HELENA, Mont. (AP) — A Helena judge heard arguments Tuesday over a California-based food distributor's challenge of a rule that says milk sold in Montana must be stamped with a "sell-by" date of 12 days after it is pasteurized.
Core-Mark International argues consumers would be better informed with a "use-by" date set by the processor, while Montana's milk-producing industry supports the current rule.
District Judge Mike Menahan said he will issue a ruling after receiving written arguments, Lee Newspaper of Montana reported.
Core-Mark has been trying to overturn the sell-by rule for several years.
In 2008, the company filed a lawsuit in federal court trying to overturn the rule. Core-Mark agreed to drop the lawsuit if the state Department of Livestock held a hearing on the rule.
In 2011, an independent hearings officer said the rule should be scrapped because it results in the "waste and destruction of perfectly good milk" because it effectively prohibits milk from being sold for 43 percent of the time during which it is fresh and of good quality. A 21-day use-by date is common in other states.
However, the Board of Livestock decided a year ago to continue the sell-by date rule, after which milk must be pulled from the shelves.

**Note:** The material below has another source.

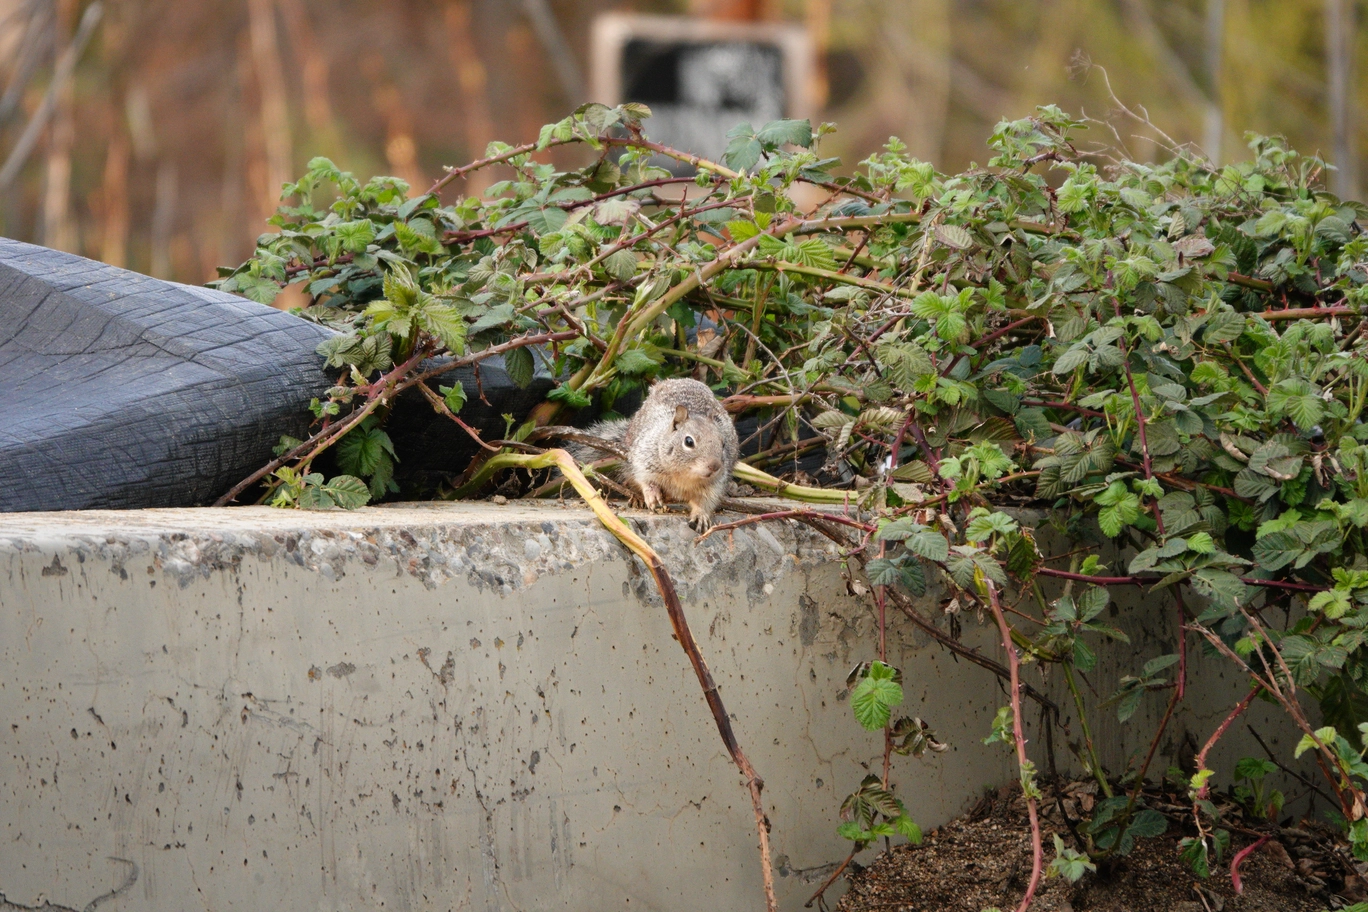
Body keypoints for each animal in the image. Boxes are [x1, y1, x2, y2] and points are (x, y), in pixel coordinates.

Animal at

Core-Mark, which distributes milk in Montana from a Spokane, Wash., dairy and milk processor, wants the state to allow processors to set their own use-by date based on their own testing.
"The (Montana) rule does nothing to provide the consumer with information to allow that person to determine whether the milk they are buying is expected to last 13 days or 21 days," attorney Trent Baker argued. "Wouldn't the consumer want to know that? Is my milk going to last another three days, or is it going to last another 10?"
Meadow Gold attorney Jock Anderson said the real reason Core-Mark wants to undo the rule is because its Spokane dairy supplier doesn't want to date stamp milk separately for sale in Montana.
"The irony of this case is that the state of Montana and 1 million milk customers are being demanded to change their regulations and purchasing habits because of the policies of an otherwise insignificant dairy in Spokane, Wash.," Anderson said.
Rob Stutz, an attorney for the Department of Livestock, said the Livestock Board's decision is within its authority and can only be invalidated if the decision is found to be "arbitrary and capricious."